Explore the material:
a) Summarize the article on ghost kitchens in two sentences.
b) From the ghost kitchen article, extract the passage starting with "For restaurants that" and going on through "own dining rooms.".
c) Write what comes next in the article on ghost kitchens, picking up after its final sentence.

Page excerpt:
------------------------------

Restaurants See Ghosts as Saviors and Scouts
The growing array of so-called ghost kitchens are providing a new addition to restaurants’ menus.
For restaurants that have been closed or operating with reduced seating capacities during the pandemic, ghost kitchens have provided a lifeline, preparing meals – delivered via third-party apps such as Door Dash, Postmates and others — and fostering the restaurants’ brand with customers eating in their own dining rooms.
Parking Lots For Food Prep
For example, Reef Technology, which began life as a company that provides hardware, software and management services to parking lots, shifted some of its business to leasing a portion of the lots to install kitchen trailers to prepare delivery meals for 4-6 brands. In most cases, Reef has a revenue sharing agreement with the restaurants; BurgerFi, which has 125 brick-and-mortar locations is one of its largest customers. Reef has about 100 trailers spread across the U.S. But it manages 4,800 parking lots and garages with a goal of expanding to 10,000, says Founder and CEO Ari Ojalvo. In addition to BurgerFi, Reef also is working with, among others, I Heart Mac and Cheese and Wow Bao.
Reef isn’t alone in its ambitions. Zuul, which has focused on New York restaurants such as Stone Bridge Pizza, Junzi and Sarge’s Deli, is expanding along with the likes of Kitchens United and Uber Founder Travis Kalanick’s CloudKitchens, which has spent $130 million acquiring more than 40 properties in places such as Portland, OR, Nashville, Las Vegas and Columbus, OH. Dallas-based Dickey’s Barbecue Pit , which is represented in licensing by Global Icons, also signed an agreement with Seikou Co. in December to open two branded ghost kitchens in Tokyo this year, building on a concept the 500-store chain launched last August.
$1T By 2030
All told, there are about 1,500 ghost kitchens in the U.S., putting it behind China (7,500) and India (3,500), but ahead of the UK (750), according to Euromonitor, which predicts it will be a $1 trillion business by 2030.

------------------------------

Information:
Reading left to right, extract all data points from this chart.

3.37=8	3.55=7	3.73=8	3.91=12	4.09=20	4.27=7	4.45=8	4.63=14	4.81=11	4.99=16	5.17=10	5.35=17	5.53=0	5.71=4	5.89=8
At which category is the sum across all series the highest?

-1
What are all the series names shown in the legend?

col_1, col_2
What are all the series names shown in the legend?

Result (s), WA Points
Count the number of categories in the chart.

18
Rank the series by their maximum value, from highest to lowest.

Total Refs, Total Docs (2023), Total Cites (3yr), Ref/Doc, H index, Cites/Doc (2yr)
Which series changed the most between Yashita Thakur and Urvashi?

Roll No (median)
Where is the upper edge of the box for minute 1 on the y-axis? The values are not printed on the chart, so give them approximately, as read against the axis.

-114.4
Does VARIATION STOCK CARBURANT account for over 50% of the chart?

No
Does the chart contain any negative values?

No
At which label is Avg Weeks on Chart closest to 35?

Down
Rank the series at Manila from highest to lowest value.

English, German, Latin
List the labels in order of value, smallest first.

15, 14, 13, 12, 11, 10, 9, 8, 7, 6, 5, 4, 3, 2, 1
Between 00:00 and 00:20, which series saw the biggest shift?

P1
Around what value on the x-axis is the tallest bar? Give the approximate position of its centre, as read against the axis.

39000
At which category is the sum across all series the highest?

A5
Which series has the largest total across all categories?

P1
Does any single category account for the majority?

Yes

------------------------------

Answers given:
a) Ghost kitchens, which prepare meals for delivery through third-party apps, have been a lifeline for restaurants that were closed or had reduced seating during the pandemic. Reef Technology, which puts kitchen trailers in parking lots, and other companies such as Zuul, Kitchens United and CloudKitchens are expanding, and Euromonitor counts about 1,500 ghost kitchens in the U.S. and predicts a $1 trillion business by 2030.

b)
For restaurants that have been closed or operating with reduced seating capacities during the pandemic, ghost kitchens have provided a lifeline, preparing meals – delivered via third-party apps such as Door Dash, Postmates and others — and fostering the restaurants’ brand with customers eating in their own dining rooms.

c)
“All of these ghost kitchens have different approaches and there are advantages to all of them, but the most important thing is the brand’s connection, which is the digital customer portal,” says Megan Wintersteen, VP of Marketing at restaurant technology provider Zenreach. “That experience becomes very important and if you are going with an existing brand name, you want that experience within the app to reflect your reputation and credibility within the brand equity. That is the key to success.”
Testing Markets and Menu Items
Beyond using ghost kitchens to stay afloat during the pandemic, some restaurants are using them to test their brands in new markets before investing in leases and buildouts of physical locations. With Reef, for example, BurgerFi expanded virtually via delivery last year to new markets such as Houston, Minneapolis, Nashville, and Seattle. The kitchens also are used to try out new food items before adding them to the menu in physical locations.
“If you are managing the menus digitally” through ghost kitchens “you can change them on a whim and be flexible and adjust to the market in real time based on the results you are seeing,” says Wintersteen. “The food is being prepared more quickly than at a traditional restaurant and the ghost kitchen model works whether you are starting one with a chain brand or just trying to raise some awareness and credibility” of your own brand in a new market.
That raising of awareness can also allow restaurant operators to experiment with new brands of their own, be they licensed or built from scratch. For example Dog Haus, which has 50 brick and mortar restaurants, formed Absolute Brands to focus on ghost kitchens and has rolled them out virtually via Kitchens United and CloudKitchens under names such as Bad Mutha Clucka (chicken sandwiches), Plant B (plant-based proteins, toppings and sides) and Bad-Ass Breakfast Burritos (soft flour tortilla burritos).
In New York, the barbeque restaurant Mighty Quinn licensed the Otto’s Tacos brand in late November after the latter closed its three locations. The move gave Mighty Quinn entry into a Mexican food delivery business, which it operates out of one of its New York restaurants. And Zuul introduced software earlier this year that allows a ghost kitchen to produce and deliver meals from multiple restaurants to single locations like apartment and office buildings.
“It is extremely important to capitalize on delivery by maximizing the use of virtual kitchen spaces,” said Dog Haus Co-Founder Hagop Giragossian. Virtual kitchens are headed in a positive direction and we see a future in this space as we launch new concepts and test popular items. Ultimately the goal with virtual kitchens is to reach a wider audience.”